When I mentioned on Twitter that I was going to read my first Jane Bowles story, there was a rather strong, positive reaction to her writing.  But the comments I received about Two Serious Ladies still did not prepare me for reading this story.  This short novel, in fact her only one, is enigmatic, humorous, surprising, even shocking and sad all at the same time.  Truman Capote’s description of the story, I think, sums it up best:

Voyaging for the first time into Two Serious Ladies, I was immediately disoriented.  I did not know what to make of this object at all.  There was no discernible narrative strategy.  There was no way of explaining or analyzing the processes at work.  Interpretation was useless.  The vistas were dispiriting, the food foul, the wind always howling.  Her people were mournful, impulsive, and as erratic in their peculiar journeys’ flights as bats.  They were often drunk.  They thought continuously, obsessively, but had no thoughts exactly, no helpful method of perceiving the world or their positions in it.

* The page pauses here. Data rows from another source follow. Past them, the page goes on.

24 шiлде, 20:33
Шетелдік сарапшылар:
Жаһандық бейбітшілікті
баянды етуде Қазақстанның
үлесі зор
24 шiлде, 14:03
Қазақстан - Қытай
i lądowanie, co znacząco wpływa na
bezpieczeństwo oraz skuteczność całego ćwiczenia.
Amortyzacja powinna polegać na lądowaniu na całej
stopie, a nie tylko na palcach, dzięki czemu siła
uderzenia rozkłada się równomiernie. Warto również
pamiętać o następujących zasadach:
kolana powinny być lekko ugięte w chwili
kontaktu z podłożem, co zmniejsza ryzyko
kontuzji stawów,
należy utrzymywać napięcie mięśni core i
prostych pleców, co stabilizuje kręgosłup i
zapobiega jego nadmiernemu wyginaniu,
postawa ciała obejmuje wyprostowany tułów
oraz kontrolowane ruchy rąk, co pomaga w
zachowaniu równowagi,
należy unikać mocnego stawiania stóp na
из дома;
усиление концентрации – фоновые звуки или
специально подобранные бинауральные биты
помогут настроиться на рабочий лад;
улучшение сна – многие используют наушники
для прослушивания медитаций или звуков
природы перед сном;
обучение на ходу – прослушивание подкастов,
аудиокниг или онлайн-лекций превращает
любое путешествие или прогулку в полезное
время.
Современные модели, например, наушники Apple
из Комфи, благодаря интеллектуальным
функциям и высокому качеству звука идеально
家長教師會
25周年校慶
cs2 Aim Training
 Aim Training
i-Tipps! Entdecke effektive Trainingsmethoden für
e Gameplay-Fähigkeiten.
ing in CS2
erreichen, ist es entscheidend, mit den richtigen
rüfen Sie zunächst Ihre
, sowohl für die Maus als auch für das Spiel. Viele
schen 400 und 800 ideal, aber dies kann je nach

Miss Goering and Mrs. Copperfield, the two serious ladies, spend very little time together as they are casual acquaintances.  Each has her own distinct story, but what fascinated me about both of them is their attempt to live on their own terms and find their own versions of happiness.  I found them a bit crazy but also rather brave.  Mrs. Copperfield is dragged to Central America by her adventurous husband; we get the feeling that she stays with him out of a sense of duty, even fondness or nostalgia, but she would much prefer to be off on her own.  And that’s exactly what she does.  In Colon she stays at a seedy hotel, makes friends with a prostitute, and drinks way more gin than she ought to.  At the end of the story she tells Miss Goering, “I have gone to pieces, which is a thing I’ve wanted to do for years.  I know I’m as guilty as I can be, but I have my happiness, which I guard like a wolf and I have authority now and a certain amount of daring, which, if you remember correctly, I never had before.”

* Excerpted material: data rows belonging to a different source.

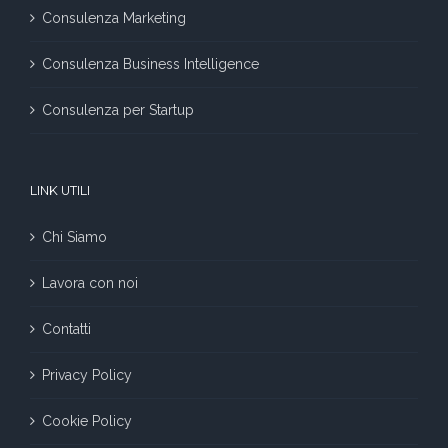
Consulenza Marketing
Consulenza Business Intelligence
Consulenza per Startup
LINK UTILI
Chi Siamo
Lavora con noi
Contatti
Privacy Policy
Cookie Policy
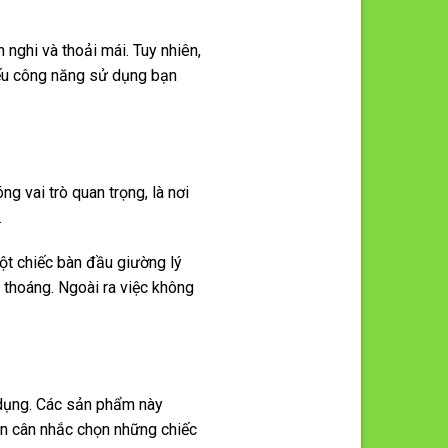
nghi và thoải mái. Tuy nhiên,
iếu công năng sử dụng bạn
g vai trò quan trọng, là nơi
.
ột chiếc bàn đầu giường lý
thoáng. Ngoài ra việc không
 dụng. Các sản phẩm này
ên cân nhắc chọn những chiếc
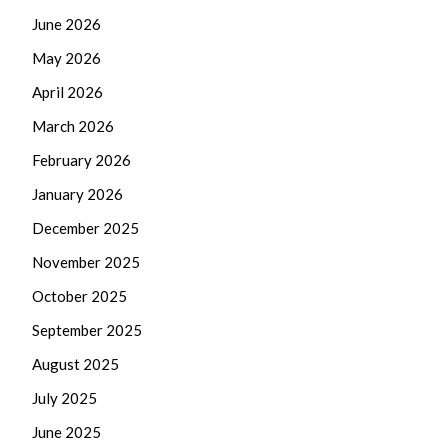
June 2026
May 2026
April 2026
March 2026
February 2026
January 2026
December 2025
November 2025
October 2025
September 2025
August 2025
July 2025
June 2025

Miss Goering is horrified by Mrs. Copperfield’s new outlook on life, but perhaps she is frightened by those qualities which she recognizes in herself.  When the story begins she is a spinster living alone on her family’s home in upstate New York but she slowly gathers a rather strange entourage of people around her.  I found Miss Goering’s narrative to be the most surprising.  What oftentimes begins as a humorous description of her adventures quickly turns melancholy; twice she is invited by men back to their apartments and on both occasions nothing turns out as one would expect.  She is different from Mrs. Copperfield in that she seems to be on a mission to save herself and the strange men she meets from some sort of sin.  Her last words in the novel are mysterious and disconcerting: “‘Certainly I am nearer to becoming a saint,’ reflected Miss Goering, ‘but it is possible that a part of me hidden from my sight is piling sin upon sin as fast as Mrs. Copperfield?’ This latter possibility Miss Goering thought to be of considerable interest but of no great importance.”

I am very eager to read Bowles’s letters which I am impatiently awaiting to arrive in the mail.  I suspect, from what little I know about her life and from reading this book, that I will find among them humor, sadness, loneliness and a lot of drinking.